> _Work to be completed_
Copy out the material below, changing "lens line" to "camera line" wherever it occurs and leaving everything else untouched.

> _Dataset excerpt_

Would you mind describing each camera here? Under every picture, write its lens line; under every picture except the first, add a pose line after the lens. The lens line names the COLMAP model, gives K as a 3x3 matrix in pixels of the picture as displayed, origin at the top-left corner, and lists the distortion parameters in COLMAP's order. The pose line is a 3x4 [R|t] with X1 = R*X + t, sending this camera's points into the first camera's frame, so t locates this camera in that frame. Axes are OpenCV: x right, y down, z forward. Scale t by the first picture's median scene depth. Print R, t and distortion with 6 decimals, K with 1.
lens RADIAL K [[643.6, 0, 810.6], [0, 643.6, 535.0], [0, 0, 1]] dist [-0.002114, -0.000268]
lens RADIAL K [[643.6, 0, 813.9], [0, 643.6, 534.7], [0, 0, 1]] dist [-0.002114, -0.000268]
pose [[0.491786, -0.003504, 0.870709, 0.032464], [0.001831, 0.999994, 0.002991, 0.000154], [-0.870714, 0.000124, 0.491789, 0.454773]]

> _Expected answer_
Would you mind describing each camera here? Under every picture, write its camera line; under every picture except the first, add a pose line after the lens. The camera line names the COLMAP model, gives K as a 3x3 matrix in pixels of the picture as displayed, origin at the top-left corner, and lists the distortion parameters in COLMAP's order. The pose line is a 3x4 [R|t] with X1 = R*X + t, sending this camera's points into the first camera's frame, so t locates this camera in that frame. Axes are OpenCV: x right, y down, z forward. Scale t by the first picture's median scene depth. Print R, t and distortion with 6 decimals, K with 1.
lens RADIAL K [[643.6, 0, 810.6], [0, 643.6, 535.0], [0, 0, 1]] dist [-0.002114, -0.000268]
lens RADIAL K [[643.6, 0, 813.9], [0, 643.6, 534.7], [0, 0, 1]] dist [-0.002114, -0.000268]
pose [[0.491786, -0.003504, 0.870709, 0.032464], [0.001831, 0.999994, 0.002991, 0.000154], [-0.870714, 0.000124, 0.491789, 0.454773]]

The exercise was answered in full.